+++ Input data

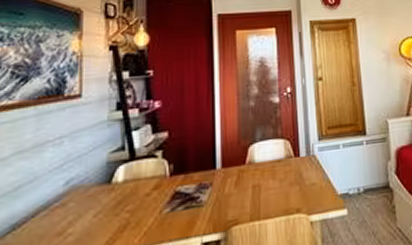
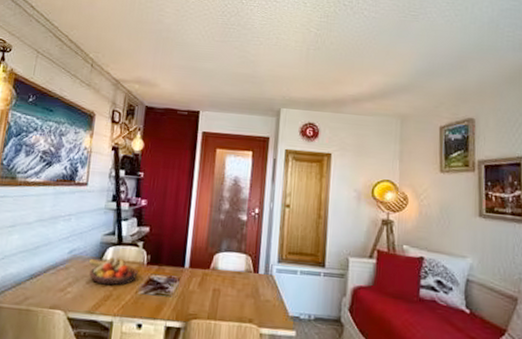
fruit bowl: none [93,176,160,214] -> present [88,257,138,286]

++++++
+++ Input data

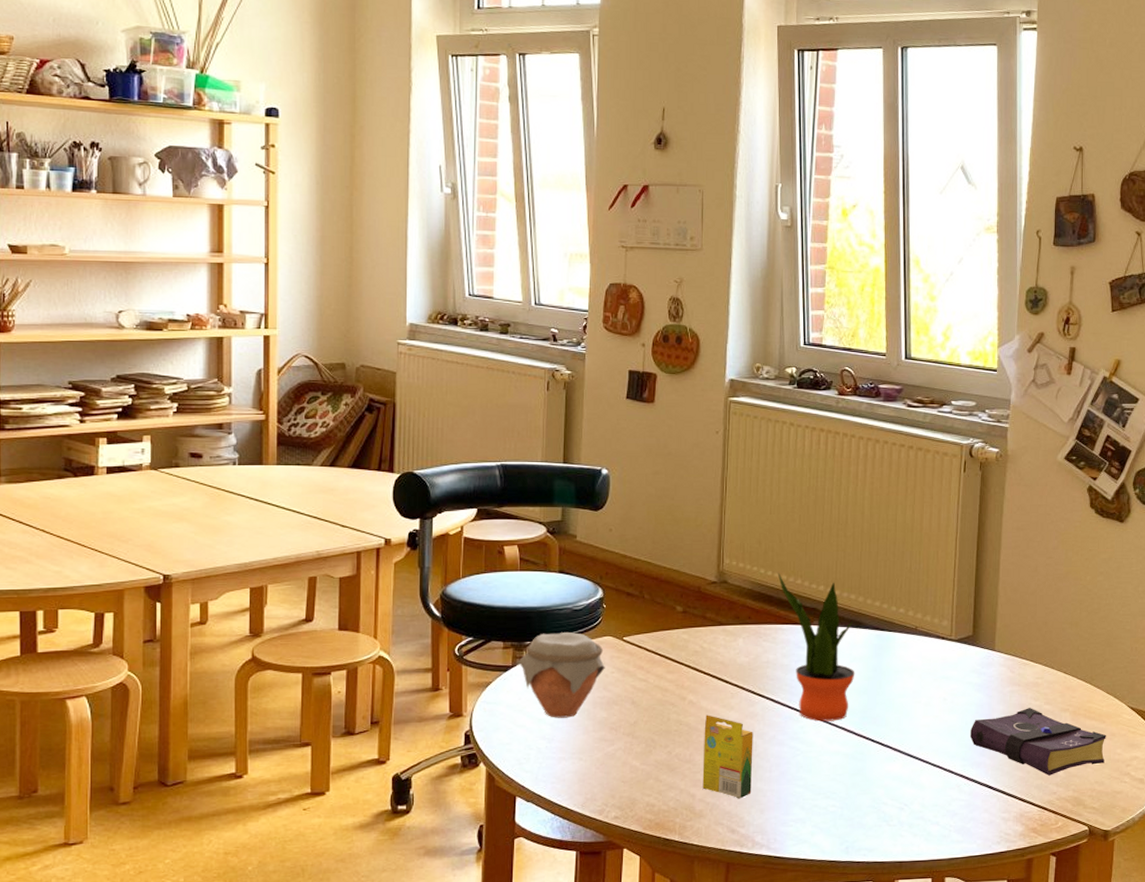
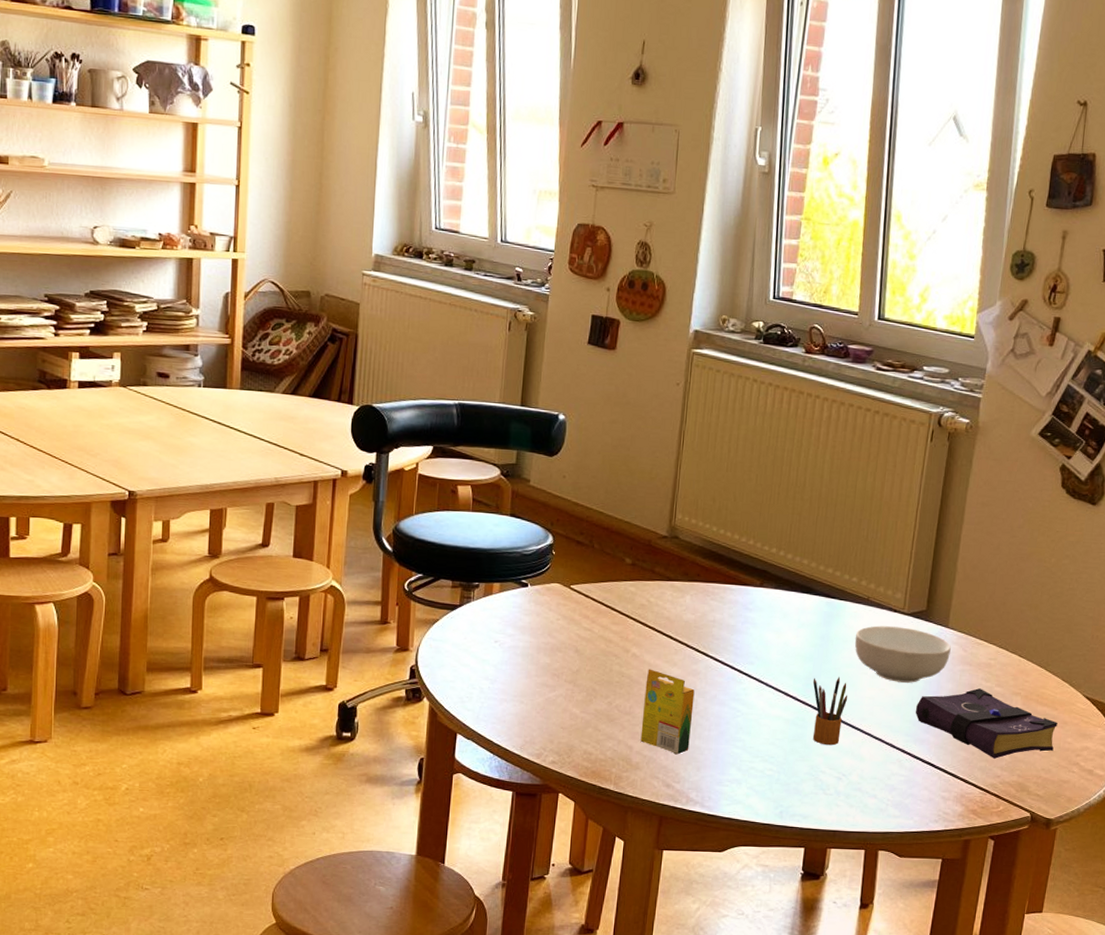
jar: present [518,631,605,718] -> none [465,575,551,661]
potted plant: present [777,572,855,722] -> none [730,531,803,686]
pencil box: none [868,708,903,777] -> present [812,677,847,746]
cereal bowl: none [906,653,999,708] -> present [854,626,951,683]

++++++

**Assigned task**
Locate the word "bowl" in the entries, and copy every line where it is found.

**Response**
fruit bowl: none [93,176,160,214] -> present [88,257,138,286]
cereal bowl: none [906,653,999,708] -> present [854,626,951,683]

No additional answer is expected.